How can rural sanitation really take off? The stories of missing and badly constructed toilets, of toilets not being used or used as stores, and some only being used by some in the family or some of the time, of people preferring open defecation and considering it healthier, are endless. Political priority, increased subsidy and dedicated efforts by senior officials have not unstuck the logjam. Nor have traditional messages about health. After one year of the Swachh Bharat Abhiyaan, four remain before the target year of 2019. Does something very different have to happen?
Why do people prefer open defecation and not want toilets or, if they have them, only use them some of the time? Recent research has shown two critical elements: ideas of purity and pollution, and not wanting pits or septic tanks to fill because then they have to be emptied. These are the elephants in the room. To achieve open defecation free conditions, they have to be confronted and transformed. People have to perceive toilet use and pit-emptying as clean and not polluting.
On a recent visit to a periurban village in UP, I found that cheaper hygienic twin pit toilets, which turn waste into fertiliser, had been largely replaced with more expensive septic tanks. Some septic tanks were unhygienic, seeping into standing water. We were shown one of the few remaining twin pit toilets. I scooped out some of the fertiliser with my hand: It was odourless, crumbly and pleasant to feel. And, of course, valuable.

================

What to do:
1) In the passage on rural sanitation, which two critical elements does recent research identify behind people's preference for open defecation?
2) Copy a section of the passage on rural sanitation word for word. Begin at the words "Why do people" and stop after the words "and not polluting.".
3) Does the passage on rural sanitation support each statement below? (a) The visit described took place in a periurban village in UP. (b) Twin pit toilets in the village had largely replaced septic tanks. (c) Two years of the Swachh Bharat Abhiyaan had passed at the time of writing.

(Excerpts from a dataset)
================

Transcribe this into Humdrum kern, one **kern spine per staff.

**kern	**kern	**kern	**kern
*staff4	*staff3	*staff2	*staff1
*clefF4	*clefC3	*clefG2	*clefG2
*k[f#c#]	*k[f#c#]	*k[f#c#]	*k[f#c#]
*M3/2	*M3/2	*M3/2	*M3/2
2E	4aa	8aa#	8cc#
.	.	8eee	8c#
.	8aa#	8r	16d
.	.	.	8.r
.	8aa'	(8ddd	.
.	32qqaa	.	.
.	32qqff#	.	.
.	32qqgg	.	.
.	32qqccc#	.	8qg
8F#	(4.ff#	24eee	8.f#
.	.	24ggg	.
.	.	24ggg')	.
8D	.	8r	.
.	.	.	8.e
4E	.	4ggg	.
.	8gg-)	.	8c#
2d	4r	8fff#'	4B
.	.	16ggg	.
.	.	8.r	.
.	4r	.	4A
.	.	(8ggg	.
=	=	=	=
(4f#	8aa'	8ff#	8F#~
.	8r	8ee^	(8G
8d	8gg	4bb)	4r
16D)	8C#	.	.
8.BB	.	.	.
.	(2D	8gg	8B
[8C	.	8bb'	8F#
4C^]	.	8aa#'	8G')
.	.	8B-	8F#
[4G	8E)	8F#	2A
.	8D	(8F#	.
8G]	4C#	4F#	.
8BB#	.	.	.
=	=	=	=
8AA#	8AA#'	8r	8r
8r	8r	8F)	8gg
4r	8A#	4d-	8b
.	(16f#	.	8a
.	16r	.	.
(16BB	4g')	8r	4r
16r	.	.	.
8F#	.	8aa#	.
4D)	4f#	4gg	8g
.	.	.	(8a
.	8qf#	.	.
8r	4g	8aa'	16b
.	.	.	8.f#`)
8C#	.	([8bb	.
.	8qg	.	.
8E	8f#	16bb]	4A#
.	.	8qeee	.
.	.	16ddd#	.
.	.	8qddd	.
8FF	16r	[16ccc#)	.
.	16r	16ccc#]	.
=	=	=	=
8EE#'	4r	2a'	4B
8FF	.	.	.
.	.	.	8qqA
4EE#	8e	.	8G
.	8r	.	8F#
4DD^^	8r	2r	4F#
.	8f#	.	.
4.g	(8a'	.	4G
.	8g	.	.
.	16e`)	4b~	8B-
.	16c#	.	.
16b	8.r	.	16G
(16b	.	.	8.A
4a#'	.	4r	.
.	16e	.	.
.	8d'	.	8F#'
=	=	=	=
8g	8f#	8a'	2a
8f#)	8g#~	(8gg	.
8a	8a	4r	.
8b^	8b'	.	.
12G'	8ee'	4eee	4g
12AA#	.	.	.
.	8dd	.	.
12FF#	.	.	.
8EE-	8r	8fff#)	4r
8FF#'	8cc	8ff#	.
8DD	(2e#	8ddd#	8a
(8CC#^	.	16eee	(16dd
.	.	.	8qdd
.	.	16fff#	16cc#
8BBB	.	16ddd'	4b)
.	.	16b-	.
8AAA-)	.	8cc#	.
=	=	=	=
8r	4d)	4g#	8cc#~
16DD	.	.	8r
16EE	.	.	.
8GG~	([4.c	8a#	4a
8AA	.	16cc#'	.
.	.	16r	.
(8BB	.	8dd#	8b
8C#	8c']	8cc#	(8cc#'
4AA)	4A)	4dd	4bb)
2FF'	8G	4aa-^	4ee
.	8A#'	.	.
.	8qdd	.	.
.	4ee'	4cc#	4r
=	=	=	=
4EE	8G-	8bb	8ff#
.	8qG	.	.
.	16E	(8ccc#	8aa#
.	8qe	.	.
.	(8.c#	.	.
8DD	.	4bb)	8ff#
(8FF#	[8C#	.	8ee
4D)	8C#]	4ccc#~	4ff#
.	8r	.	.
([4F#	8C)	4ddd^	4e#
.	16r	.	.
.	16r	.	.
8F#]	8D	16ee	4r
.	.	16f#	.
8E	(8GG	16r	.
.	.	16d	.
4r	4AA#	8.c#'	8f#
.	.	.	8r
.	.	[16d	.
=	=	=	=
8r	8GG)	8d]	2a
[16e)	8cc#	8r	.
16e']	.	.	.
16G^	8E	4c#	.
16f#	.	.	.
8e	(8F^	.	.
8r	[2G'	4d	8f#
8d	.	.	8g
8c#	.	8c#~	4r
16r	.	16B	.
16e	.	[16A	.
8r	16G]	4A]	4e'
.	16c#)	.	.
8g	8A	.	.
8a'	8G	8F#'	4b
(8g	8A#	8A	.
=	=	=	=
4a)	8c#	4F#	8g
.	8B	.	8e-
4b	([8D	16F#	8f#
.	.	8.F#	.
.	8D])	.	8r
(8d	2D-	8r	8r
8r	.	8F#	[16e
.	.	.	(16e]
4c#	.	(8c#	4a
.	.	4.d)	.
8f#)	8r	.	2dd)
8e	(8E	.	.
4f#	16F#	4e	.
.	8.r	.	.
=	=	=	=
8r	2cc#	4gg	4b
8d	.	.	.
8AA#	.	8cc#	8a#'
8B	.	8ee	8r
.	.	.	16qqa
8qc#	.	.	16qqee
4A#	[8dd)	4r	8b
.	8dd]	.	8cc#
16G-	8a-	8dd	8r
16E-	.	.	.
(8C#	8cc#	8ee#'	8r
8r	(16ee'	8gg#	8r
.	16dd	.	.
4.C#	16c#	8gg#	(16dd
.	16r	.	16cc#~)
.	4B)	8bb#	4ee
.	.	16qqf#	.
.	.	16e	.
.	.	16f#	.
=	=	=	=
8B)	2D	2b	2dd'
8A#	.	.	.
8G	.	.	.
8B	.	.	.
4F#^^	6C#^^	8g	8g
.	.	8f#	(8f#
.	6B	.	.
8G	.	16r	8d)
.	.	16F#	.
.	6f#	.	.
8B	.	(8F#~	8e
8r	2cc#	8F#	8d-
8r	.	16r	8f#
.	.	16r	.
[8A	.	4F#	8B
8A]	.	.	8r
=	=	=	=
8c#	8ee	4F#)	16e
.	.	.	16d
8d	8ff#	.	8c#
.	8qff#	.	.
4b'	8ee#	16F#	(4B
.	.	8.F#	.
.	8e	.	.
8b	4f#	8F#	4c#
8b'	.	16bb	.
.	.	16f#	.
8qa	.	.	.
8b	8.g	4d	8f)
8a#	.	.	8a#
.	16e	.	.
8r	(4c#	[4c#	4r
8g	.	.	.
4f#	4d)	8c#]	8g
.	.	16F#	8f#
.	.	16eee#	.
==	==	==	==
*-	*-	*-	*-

================

Response list:
1) Ideas of purity and pollution, and not wanting pits or septic tanks to fill because then they have to be emptied.

2)
Why do people prefer open defecation and not want toilets or, if they have them, only use them some of the time? Recent research has shown two critical elements: ideas of purity and pollution, and not wanting pits or septic tanks to fill because then they have to be emptied. These are the elephants in the room. To achieve open defecation free conditions, they have to be confronted and transformed. People have to perceive toilet use and pit-emptying as clean and not polluting.

3)
(a) Yes: "On a recent visit to a periurban village in UP"
(b) No: "cheaper hygienic twin pit toilets, which turn waste into fertiliser, had been largely replaced with more expensive septic tanks"
(c) No: "After one year of the Swachh Bharat Abhiyaan, four remain before the target year of 2019."